Living into the Body (3)

I think that one of the biggest challenges with living into Steiner’s way of thinking is that we first meet it as words on a page. That is, we meet it through a medium that is linear and two-dimensional. Pages have no depth and reading would be quite a different undertaking if the lines of type were to dance and weave before our eyes. Yet Steiner’s thinking is both mobile and evocatively deep. When he speaks of the process of embodiment, the bringing of the soul/spiritual into a sculpturally reciprocal relationship with the bodily organism, he is describing a process that takes place in time and space, yet is defined by neither. The rhythm of breathing goes hand in hand, for instance, with the experience of meaning. Meaning cannot be measured nor can it be generalized. It arises in the way I place myself in relation to what I meet. It is individual and intangible.

The experience of meaning is an inner experience. It arises when we allow ourselves to be touched and moved by something. There is nothing objective or distanced here. It is real in a different way than the fragrance of lavender or the first hint of whiteness in the twigs of a wild cherry. Understanding the nature of the spiritual and the role the experience of the spiritual plays in human development rests on our ability to distinguish between such various expressions of realness.

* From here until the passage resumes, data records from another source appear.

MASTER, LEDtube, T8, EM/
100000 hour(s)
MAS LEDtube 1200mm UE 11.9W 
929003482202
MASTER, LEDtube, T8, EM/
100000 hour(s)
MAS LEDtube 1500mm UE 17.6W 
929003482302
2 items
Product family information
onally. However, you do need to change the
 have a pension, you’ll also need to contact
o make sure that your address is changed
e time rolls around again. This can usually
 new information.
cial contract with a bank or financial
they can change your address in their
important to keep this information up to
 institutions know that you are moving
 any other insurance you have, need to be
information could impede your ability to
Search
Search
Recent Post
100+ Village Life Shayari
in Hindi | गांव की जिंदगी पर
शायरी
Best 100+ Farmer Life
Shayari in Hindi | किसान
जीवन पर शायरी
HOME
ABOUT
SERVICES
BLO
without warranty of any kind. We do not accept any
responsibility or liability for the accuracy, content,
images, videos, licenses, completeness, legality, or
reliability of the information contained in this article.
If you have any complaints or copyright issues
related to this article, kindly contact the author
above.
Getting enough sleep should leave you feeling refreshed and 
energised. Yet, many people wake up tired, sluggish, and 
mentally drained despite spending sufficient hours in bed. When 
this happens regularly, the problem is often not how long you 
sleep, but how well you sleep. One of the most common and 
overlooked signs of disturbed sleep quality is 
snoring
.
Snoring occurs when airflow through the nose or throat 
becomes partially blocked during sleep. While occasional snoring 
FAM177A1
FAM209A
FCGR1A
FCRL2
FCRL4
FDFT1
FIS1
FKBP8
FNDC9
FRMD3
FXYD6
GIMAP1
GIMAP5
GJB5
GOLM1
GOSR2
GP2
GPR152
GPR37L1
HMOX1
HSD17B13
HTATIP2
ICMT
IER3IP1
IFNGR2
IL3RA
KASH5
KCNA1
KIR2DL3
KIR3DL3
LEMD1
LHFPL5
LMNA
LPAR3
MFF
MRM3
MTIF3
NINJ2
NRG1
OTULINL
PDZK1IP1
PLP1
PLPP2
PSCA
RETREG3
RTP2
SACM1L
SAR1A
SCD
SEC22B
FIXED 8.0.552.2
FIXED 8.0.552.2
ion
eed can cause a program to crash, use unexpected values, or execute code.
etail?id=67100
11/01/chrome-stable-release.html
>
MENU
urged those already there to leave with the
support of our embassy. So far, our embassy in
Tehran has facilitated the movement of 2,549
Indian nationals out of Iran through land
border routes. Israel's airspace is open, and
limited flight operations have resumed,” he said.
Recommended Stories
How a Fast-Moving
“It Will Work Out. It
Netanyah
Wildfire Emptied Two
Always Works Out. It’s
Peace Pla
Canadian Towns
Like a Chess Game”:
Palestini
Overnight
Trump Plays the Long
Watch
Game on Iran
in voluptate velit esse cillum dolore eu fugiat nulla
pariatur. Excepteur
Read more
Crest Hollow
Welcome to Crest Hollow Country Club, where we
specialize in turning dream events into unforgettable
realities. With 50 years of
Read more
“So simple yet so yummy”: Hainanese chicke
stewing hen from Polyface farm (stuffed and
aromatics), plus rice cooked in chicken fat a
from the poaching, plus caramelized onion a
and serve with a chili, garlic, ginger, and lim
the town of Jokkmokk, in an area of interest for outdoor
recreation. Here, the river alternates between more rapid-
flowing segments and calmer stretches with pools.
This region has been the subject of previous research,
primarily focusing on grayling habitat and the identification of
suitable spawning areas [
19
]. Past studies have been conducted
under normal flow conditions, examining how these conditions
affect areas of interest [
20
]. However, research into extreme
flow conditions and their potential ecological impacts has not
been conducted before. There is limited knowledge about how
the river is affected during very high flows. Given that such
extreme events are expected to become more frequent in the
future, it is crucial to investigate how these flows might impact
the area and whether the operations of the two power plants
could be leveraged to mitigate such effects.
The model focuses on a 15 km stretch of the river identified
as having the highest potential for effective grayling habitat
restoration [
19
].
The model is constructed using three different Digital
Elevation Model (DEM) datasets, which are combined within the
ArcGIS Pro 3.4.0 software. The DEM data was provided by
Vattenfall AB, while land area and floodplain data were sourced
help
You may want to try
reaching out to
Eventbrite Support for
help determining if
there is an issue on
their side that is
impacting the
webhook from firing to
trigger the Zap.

When Rudolf Steiner speaks of the rhythm of breathing and that of sleeping and waking, he asks us to be attentive to the role such different qualities of realness play in the learning process. We learn to observe the ways individual children connect with the world they meet through their lessons and we learn to be attentive to how these moments of connectedness metamorphose in the night.

During the day, our inner life is connected with the existence of our body within the context of earthly reality. We awaken to the world through our senses, we experience ourselves within the terrestrial forces. During sleep our inner life is no longer connected in this way to the bodily organism. In Steiner’s terminology, the soul/spiritual frees itself from the life body. It enters into a state of being that is not defined by bodily existence in an earthly environment. The influence of the tangible recedes, the soul/spiritual (astral organism and I) find themselves in an environment constituted of the intangible quality we can recognize in the experience of meaning. Ernst-Michael Kranich describes this as “a deeper form of awakening” (1). He identifies five aspects of the work that takes place in the night: The soul/spiritual is free to develop according to its own lawfulness. Things that have brought about a feeling of confusion during the day clarify themselves. Thoughts and ideas grow deeper and wider. Emotions are calmed and the truth of the situations in which they arose becomes apparent. Intentions are formed that flow into waking life. As teachers, we are called upon to craft children’s waking so that what they meet in the day can live on and grow in the night.

The intimate beauty of the relationship between breathing on the one hand and the inner rhythm of waking and sleeping on the other becomes apparent. Through the interplay of breathing rhythm and conceptualization, the child takes up into consciousness what they experience as meaningful in their encounters with the world. It lives on within the context of their inner life and accompanies them when they awaken in the realm of the intangible into which they fall asleep. It grows with them through the night becoming more strongly a part of them and casting a new light upon the world they awaken to in the morning.